Our stochastic analysis was performed considering only one uncertain parameter, \(\alpha \), which acts on the resistance of the systems. A previous study has shown that the capacitance C can also affect hemodynamic quantities of interest, such as flows, pressures, and WSS.7 The impact of C will be deeply investigated as future work, combining its effect with deformable-wall simulations.
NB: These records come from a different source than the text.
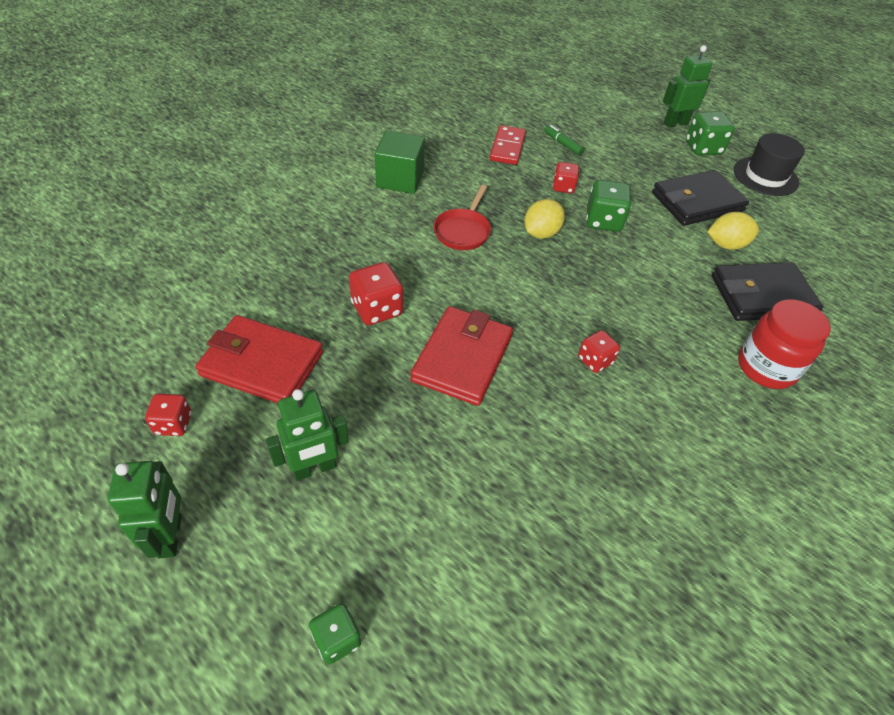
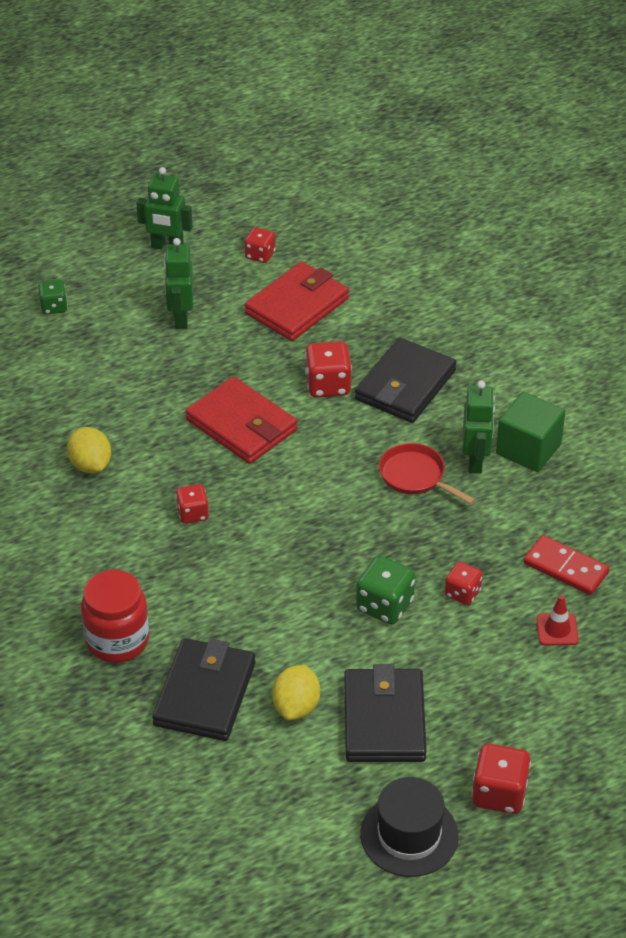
camera: 115 degrees right, 5 degrees down
yellow lemon [524,199,565,239] -> yellow lemon moved to [67,427,111,473]
green marker [545,125,584,155] -> red traffic cone [537,595,579,645]
green robot [663,45,712,127] -> green robot moved to [463,381,495,474]
green dice [686,111,735,156] -> red dice [472,744,531,814]
none -> black wallet [355,338,457,423]

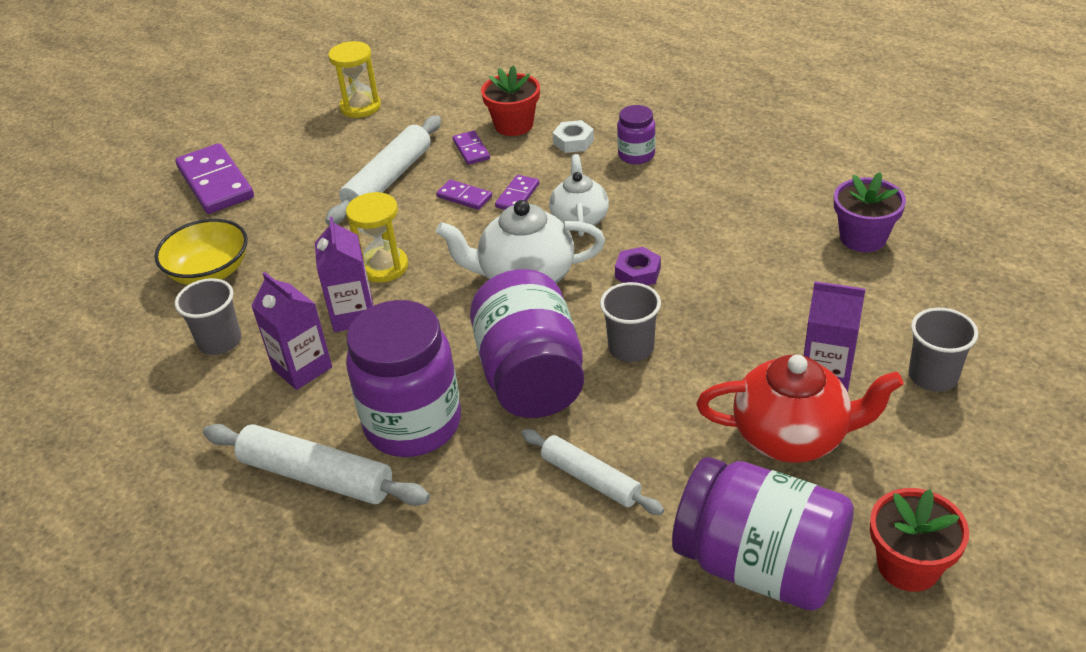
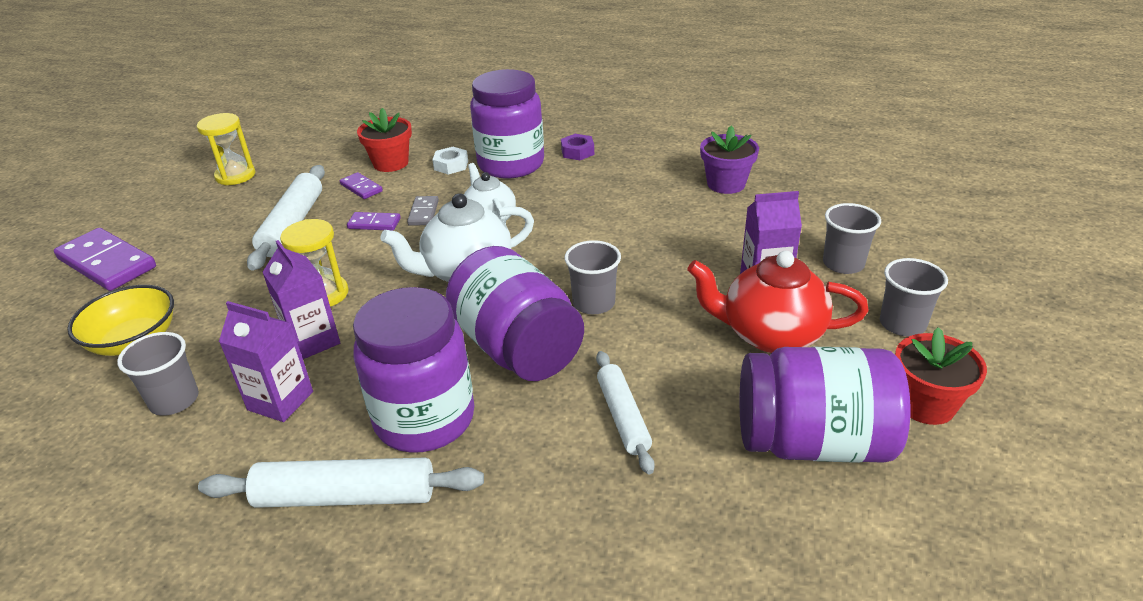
camera: 25 degrees left, 5 degrees down
purple domino [495,175,539,210] -> grey domino [407,196,439,226]
white rolling pin [521,429,664,515] -> white rolling pin turned 60 degrees clockwise [596,351,655,474]
purple nut [615,247,661,285] -> purple nut moved to [561,134,594,160]
purple jar [617,105,656,164] -> purple jar [470,69,544,178], size x2.06
red teapot [696,355,904,463] -> red teapot turned 150 degrees counterclockwise [687,251,869,353]
none -> grey cup [880,258,948,337]

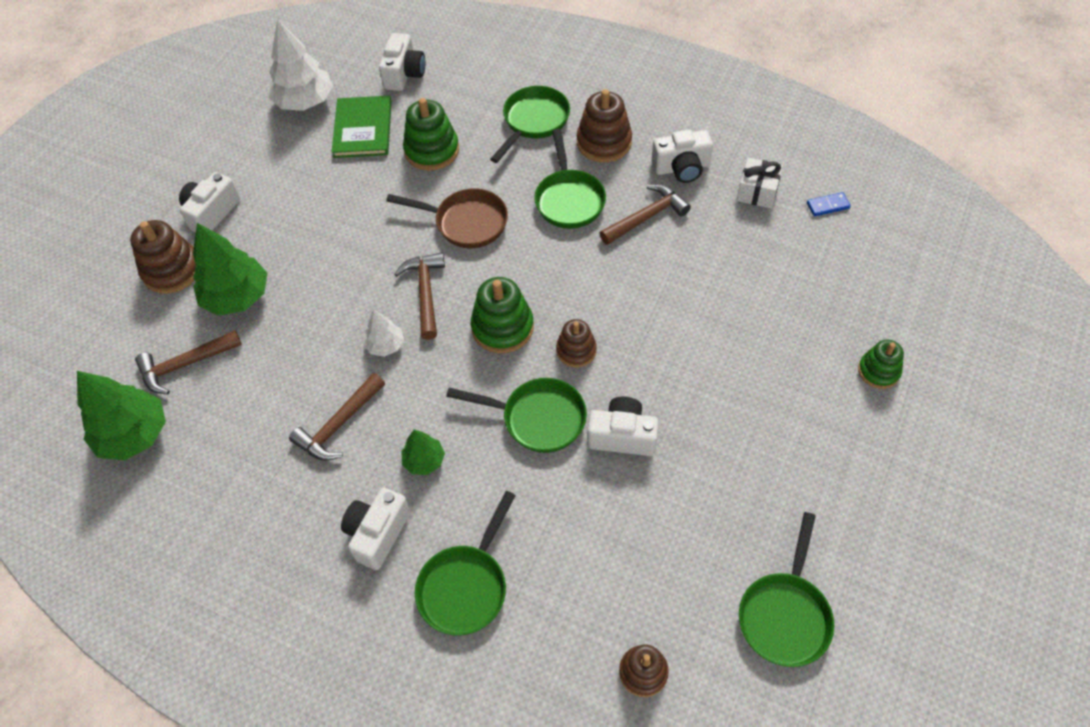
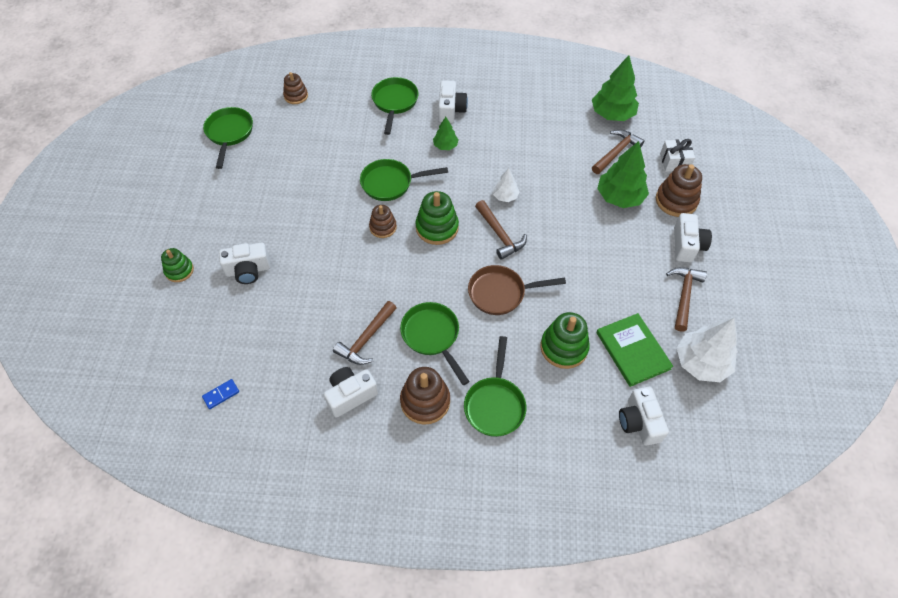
camera: 155 degrees right, 0 degrees up
brown hammer [289,373,385,461] -> brown hammer moved to [666,267,707,332]
white camera [587,396,659,456] -> white camera moved to [219,243,270,284]
white gift [737,158,783,209] -> white gift moved to [660,139,695,172]

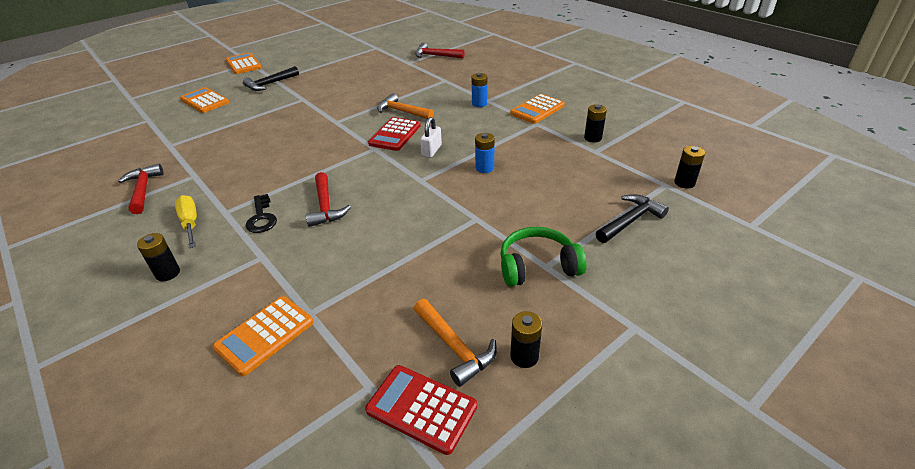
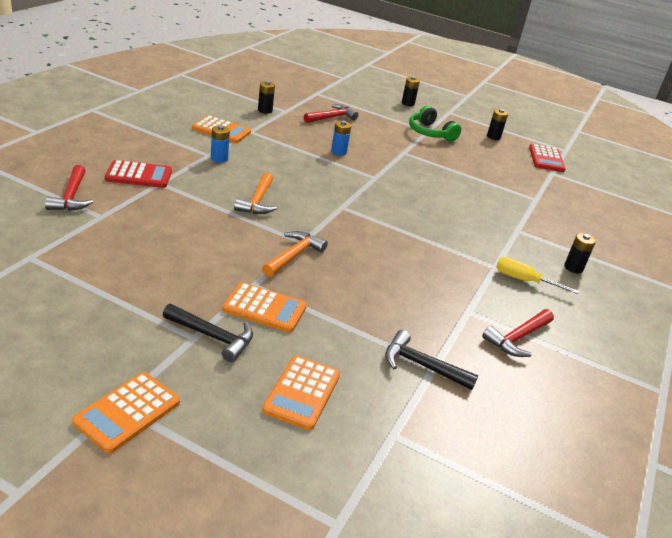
camera: 120 degrees left, 5 degrees down
yellow screwdriver [175,195,197,248] -> yellow screwdriver turned 75 degrees clockwise [496,257,579,294]
orange calculator [212,296,314,376] -> orange calculator moved to [222,282,307,333]
black key [246,194,277,233] -> none
red hammer [306,172,351,227] -> red hammer moved to [304,104,359,123]
red calculator [368,117,421,151] -> red calculator moved to [105,160,172,188]
orange hammer [414,299,497,387] -> orange hammer moved to [262,231,328,277]
white padlock [420,117,442,158] -> none
black hammer [596,194,669,243] -> black hammer moved to [385,330,478,390]
black battery [674,146,705,189] -> black battery moved to [402,76,420,106]

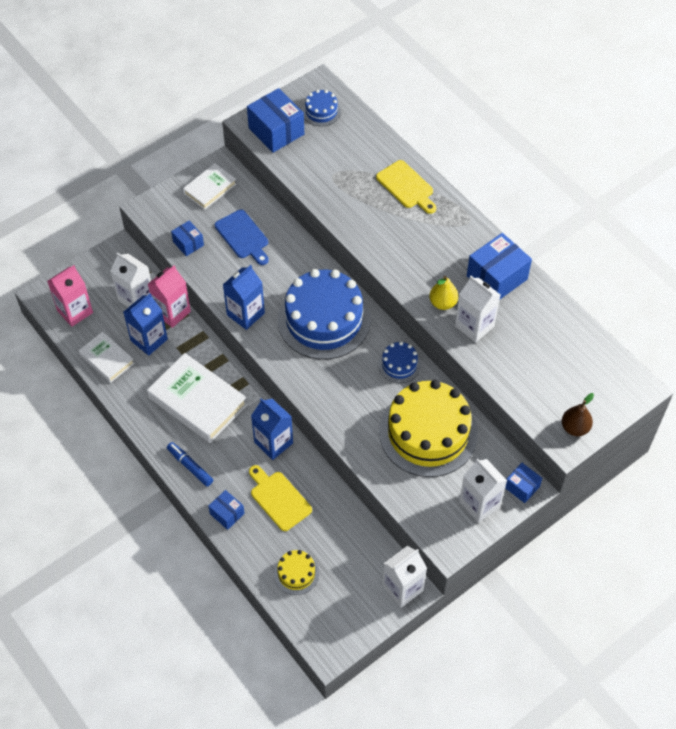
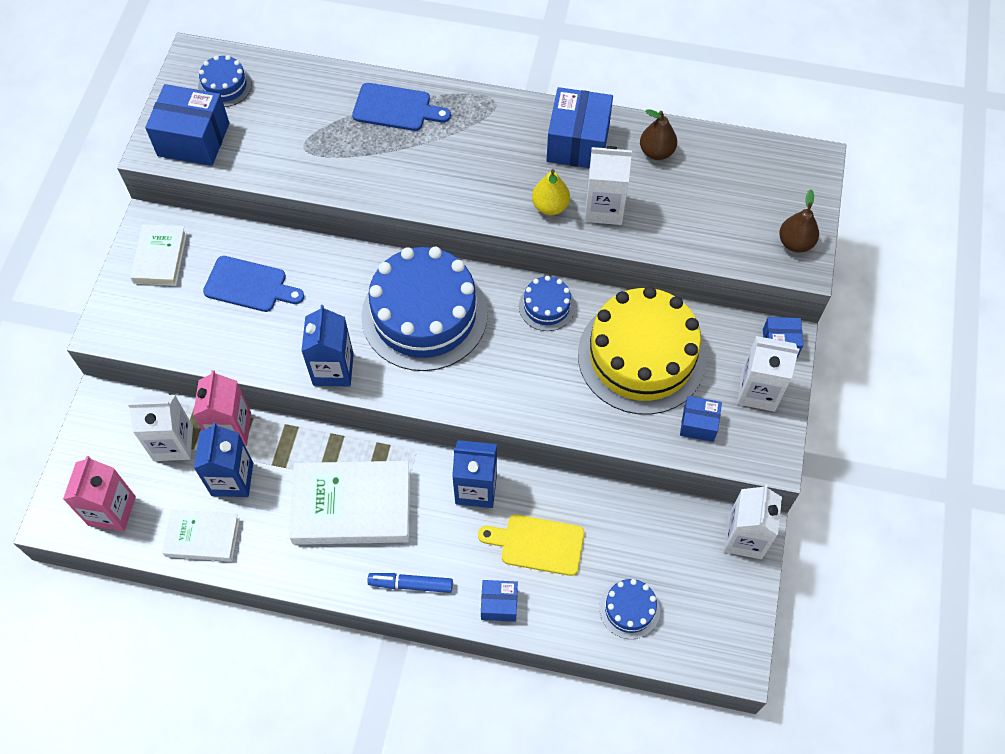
camera: 40 degrees left, 5 degrees up
blue box [171,221,204,256] -> blue box moved to [680,396,722,442]
yellow cake [274,550,319,595] -> blue cake [599,579,660,639]
yellow cutting board [376,160,436,214] -> blue cutting board [352,83,451,131]
none -> brown pear [640,109,677,160]

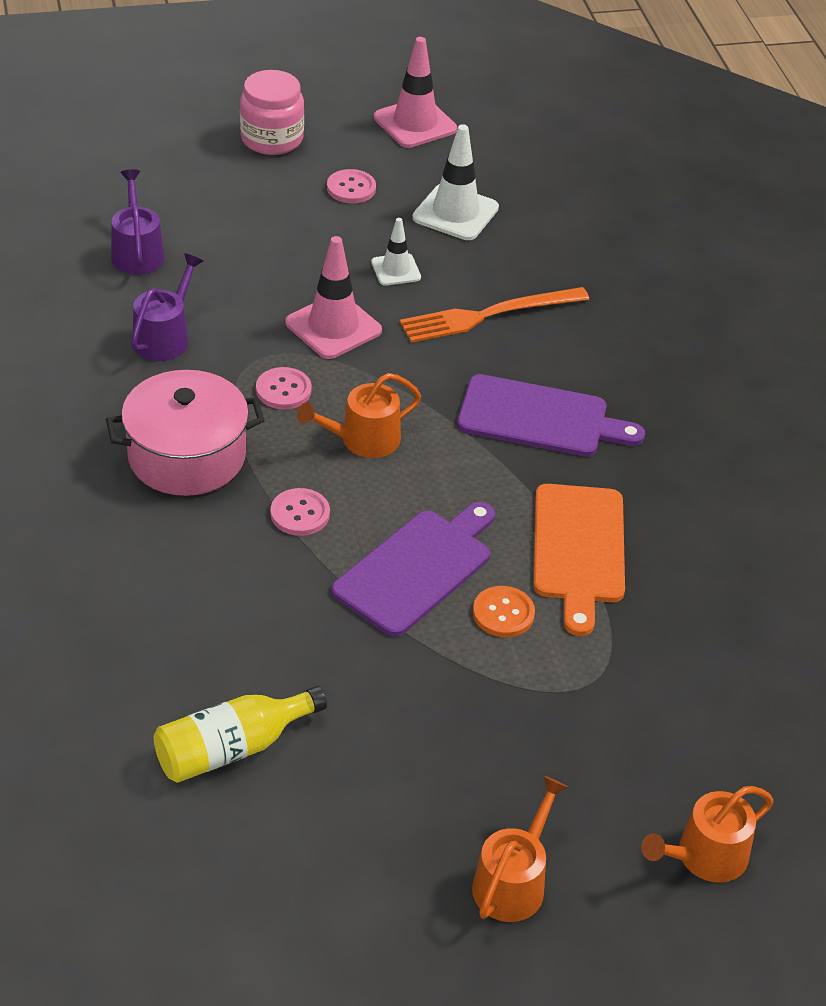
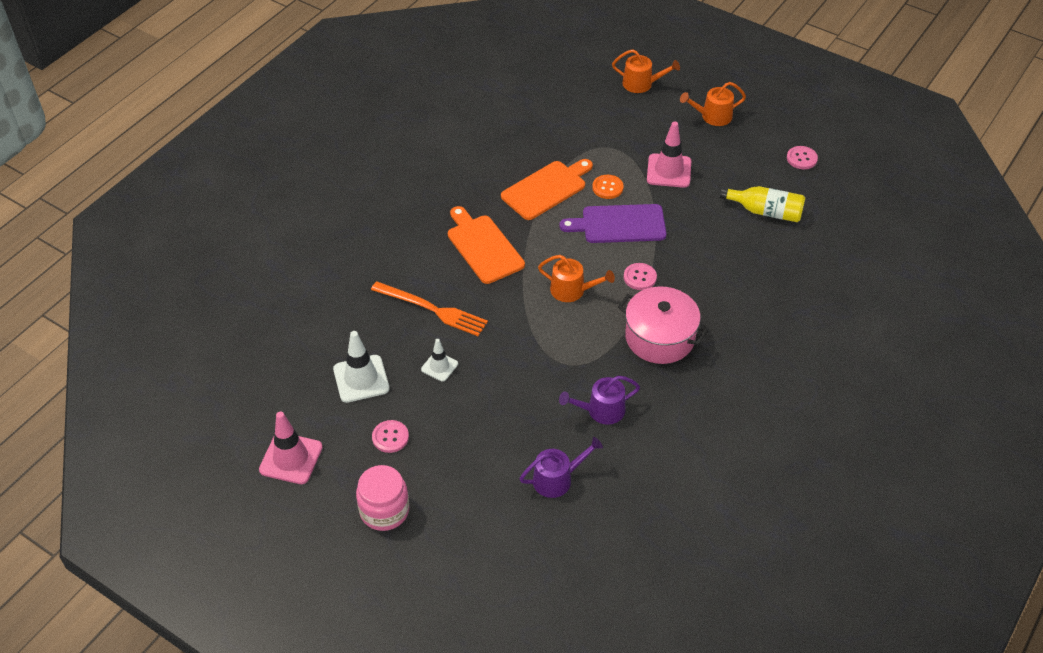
camera: 130 degrees left, 5 degrees up
purple watering can [111,169,165,275] -> purple watering can turned 150 degrees counterclockwise [519,437,603,498]
pink button [256,367,312,410] -> pink button moved to [787,146,818,169]
pink traffic cone [285,236,382,359] -> pink traffic cone moved to [647,121,691,188]
purple cutting board [457,374,645,457] -> orange cutting board [448,206,525,284]

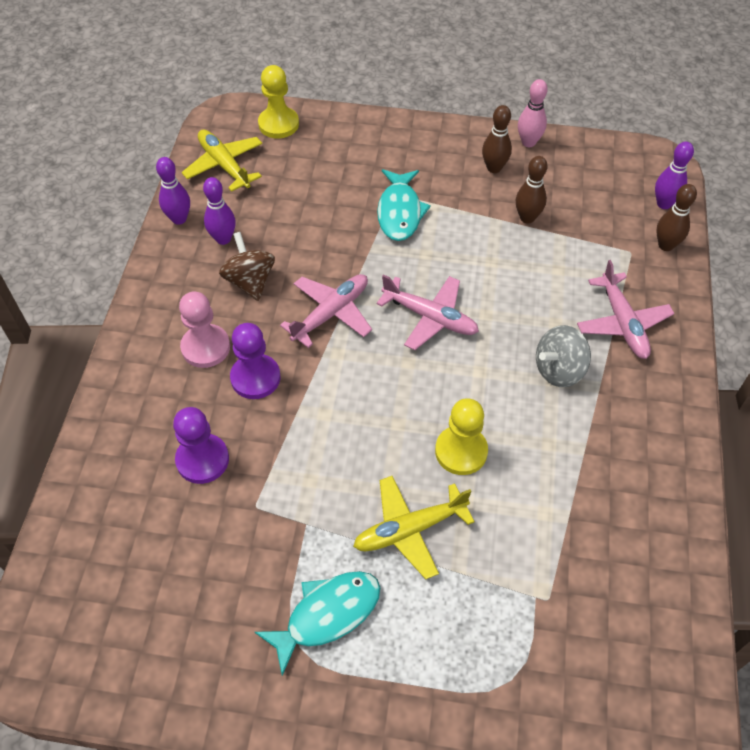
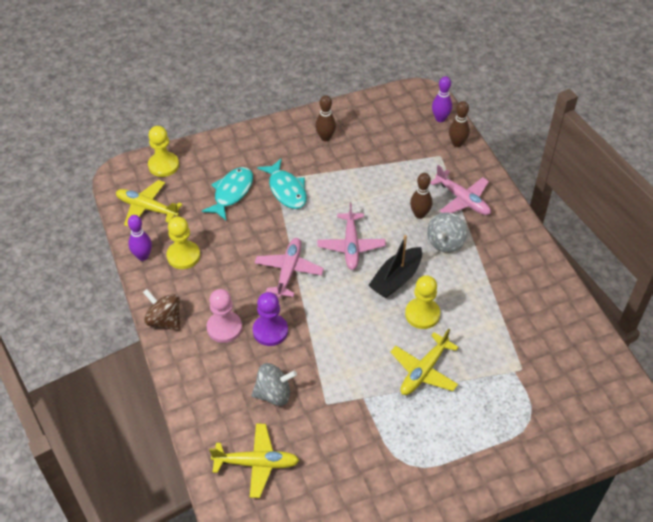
camera: 30 degrees left, 5 degrees down
purple pawn [173,407,229,484] -> grey spinning top [252,363,297,406]
purple bowling pin [203,177,236,245] -> yellow pawn [167,216,200,269]
brown spinning top [219,232,275,301] -> brown spinning top moved to [143,289,180,331]
turquoise fish [255,571,380,676] -> turquoise fish moved to [202,167,253,220]
pink plane [377,274,479,350] -> pink plane turned 90 degrees clockwise [317,202,386,270]
brown bowling pin [516,156,548,224] -> brown bowling pin moved to [410,173,432,219]
pink bowling pin [518,79,548,147] -> none
none -> yellow plane [209,423,300,498]
none -> black boat [368,235,422,298]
Finally, although the Newtonian rheological blood model is a well-accepted assumption, further investigation could be devoted to study the effect of non-Newtonian behaviour when severe CoAs are present.

Conclusions

We showed that using the presented methodology, we reduced the flow error between in-vivo and in-silico data by fine-tuning the Winkdkessel model resistances at each outlet.The effect of the fine-tuning was pronounced in the case of CoA because of the additional resistance introduced by the coarctation especially at the systolic peak. In turn, \(\alpha \) produced quite significant effects in the stochastic standard deviations of the TAWSS, evaluated on the systolic phase. The region of interest for TAWSS was different in the two cases: the area surrounding the CoA had the maximum of the variability simulating the pre-SP conditions; a region of LCCA had the maximum of the variability simulating the post-SP conditions. These results can contribute to the use of CFD for diagnostic purposes to obtain quantitative information, with known uncertainties, regarding pressure drop across the CoA site, thereby potentially reducing the need of invasive measurements in clinics.